Eine Sichtweise auf Depression ist Folgende: Der Depressionskranke ist übermäßig pessimistisch und schätzt Situationen prinzipiell schlechter ein als sie sind.
Gegen diese Position können wir halten, dass der Depressionskranke vielleicht guten Grund dazu hat, in dieser emotionalen Lage zu sein? Vielleicht sind es nicht die einzelnen Situationen, die er zu pessimistisch bewertet. Vielleicht erscheinen die Situationen ihm als Hinweise und Andeutungen für sein Leben insgesamt. In diesem Fall nimmt der Depressionskranke sein Leben ernst und sieht bloß in den individuellen Situationen sein Leben, anstatt nur diese Situation.
Die interessante Frage ist: Was passiert, wenn wir nicht davon ausgehen, dass die immer häufiger auftretenden Depressionsstörungen bloß eine Häufung von Krankheiten sind? Was können wir daraus lernen, wenn wir dieses Phänomen ernst nehmen und uns fragen, ob wirklich etwas falsch ist.

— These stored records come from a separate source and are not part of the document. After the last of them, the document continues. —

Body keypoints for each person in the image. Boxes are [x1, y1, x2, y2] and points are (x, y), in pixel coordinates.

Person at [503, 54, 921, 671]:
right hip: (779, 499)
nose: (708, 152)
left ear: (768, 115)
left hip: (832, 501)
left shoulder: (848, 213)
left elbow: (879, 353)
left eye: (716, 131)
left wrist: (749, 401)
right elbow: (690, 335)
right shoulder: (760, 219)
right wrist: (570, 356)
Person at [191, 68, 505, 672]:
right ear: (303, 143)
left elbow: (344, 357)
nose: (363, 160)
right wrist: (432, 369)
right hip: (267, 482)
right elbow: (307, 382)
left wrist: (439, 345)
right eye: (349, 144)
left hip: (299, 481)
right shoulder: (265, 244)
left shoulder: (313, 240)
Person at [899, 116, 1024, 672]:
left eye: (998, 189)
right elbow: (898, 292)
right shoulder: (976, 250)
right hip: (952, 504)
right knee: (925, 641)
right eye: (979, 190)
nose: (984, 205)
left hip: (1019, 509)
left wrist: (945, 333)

Ein Nebeneffekt dieser anderen Ausgangsposition ist, dass wir auch den einzelnen Menschen ernst nehmen. Anstatt ihm sagen zu müssen, dass er spinnt, können wir uns gemeinsam mit ihm auf die Suche nach den Gründen seines Unbehagens machen. Diese Gründe können wir nur finden, wenn wir auch ihre Existenz annehmen.
Vielleicht ist es so, dass jemand der depressiv ist, gute Gründe hat, depressiv zu sein. Vielleicht haben wir lediglich die Gründe noch nicht gefunden und damit auch nicht verstanden?
Das würde zu der modernen Häufung von Depressionserkrankungen passen: Ist es wirklich Zufall, dass immer mehr Menschen ein Unbehagen der Moderne fühlen?